Cultivating a Taste for Summer Vegetables
Because Japan's landmass extends north-south through a number of different climatic zones, farmers can cultivate a wide variety of different produce, reflecting the local environment and conditions. On this episode of Journeys in Japan, we look back at episodes from past years celebrating the variety of summer vegetables that are grown around the country.
We follow our reporters as they visit farms in 3 parts of Japan. We find Renkon (lotus root) being cultivated in the fertile soil and abundant water of Ibaraki Prefecture. We discover how Rakkyo (a kind of shallot) is grown in the sand dunes of Tottori Prefecture. And we introduce Kanpyo, a preserved food produced in Tochigi Prefecture, which has been part of the Japanese diet for over 300 years.

Renkon (lotus root) Ibaraki Prefecture -- Renkon salad

Lake Kasumigaura is the second largest lake in Japan. Along its shores, there is a wide expanse of lotus fields, and their beautiful flowers are in full bloom from late June to early August. The roots of the lotus plant, known as Renkon, are harvested between July and March. The summer Renkon is especially rich in vitamins, minerals and dietary fiber, and is widely eaten by the local people at this time of year. The texture of Renkon changes according to the way it is cut and cooked. It can be chopped and stir-fried, incorporated in boiled dishes, cut into crunchy round slices, grated for use in dumplings, or thinly sliced and mixed into salads.

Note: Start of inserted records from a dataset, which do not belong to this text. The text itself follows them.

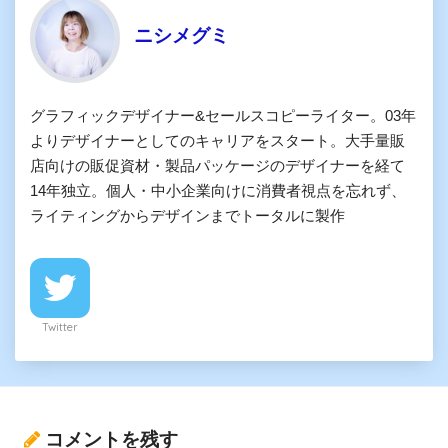
ニシメグミ
グラフィックデザイナー&セールスコピーライター。03年
よりデザイナーとしてのキャリアをスタート。大手量販
店向けの販促資材・製品パッケージのデザイナーを経て
14年独立。個人・中小企業向けに消費者視点を忘れず、
ライティングからデザインまでトータルに製作
Twitter
コメントを残す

Rakkyo from Tottori Prefecture -- pickled Rakkyo

The Tottori Sand Dunes run for some 16 kilometers along the Japan Sea coast, extending about 2 and a half kilometers inland. Part of the dunes have been designated as a natural preservation area, as a habitat for the insects and flowers native to the area. In other places, the sandy terrain is used for cultivating Rakkyo, a kind of allium related to shallots. The Rakkyo bulbs are harvested from late May to late June, and are known for their pure white color and crunchy texture. They are usually pickled in rice vinegar, with sugar added. Rakkyo can be added to salads, finely chopped to prepare a tartar sauce, or used as a seasoning. The freshly harvested Rakkyo can also be used in salads or deep-fried as tempura.

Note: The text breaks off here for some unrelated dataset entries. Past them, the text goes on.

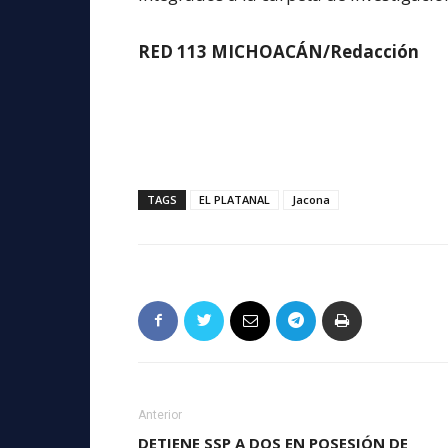
RED 113 MICHOACÁN/Redacción
TAGS
EL PLATANAL
Jacona
Anterior
DETIENE SSP A DOS EN POSESIÓN DE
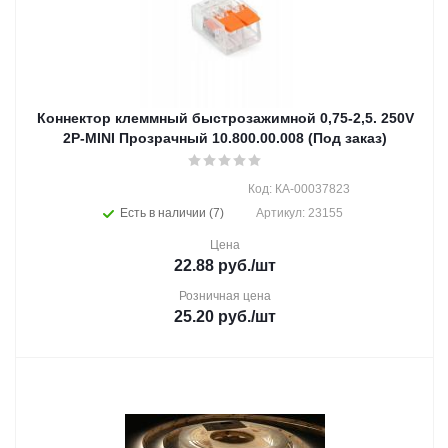
Коннектор клеммный быстрозажимной 0,75-2,5. 250V
2P-MINI Прозрачный 10.800.00.008 (Под заказ)
Код: КА-00037823
Есть в наличии (7)
Артикул: 23155
Цена
22.88
руб.
/шт
Розничная цена
25.20
руб.
/шт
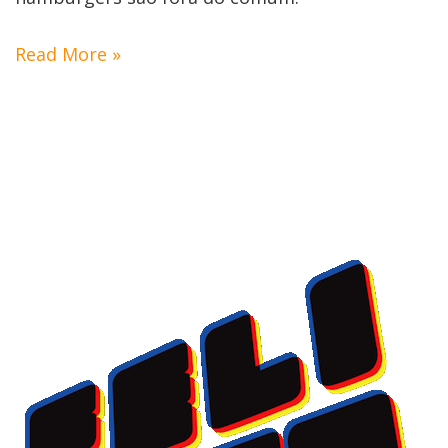
Read More »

Kanpyo (dried bottle gourd) from Tochigi Prefecture -- Kanpyo soup

During a two-month period in summer, Yugao (bottle gourds) are harvested and dried to make Kanpyo. The flesh of the bottle gourds is cut into long, thin strips, and then hung up to dry in the sun and wind for about 2 days to concentrate the nutritional content. Kanpyo was originally produced as a preserved food that could be easily transported. Before cooking, it is soaked and reconstituted in water, and then simmered in soy sauce and sugar. This makes a popular filling for sushi rolls. In areas where it is grown, the local people add cooked and seasoned Kanpyo to soups, salads and deep-fried dishes. Tochigi, north of Tokyo, is the prefecture that produces the most Kanpyo in Japan.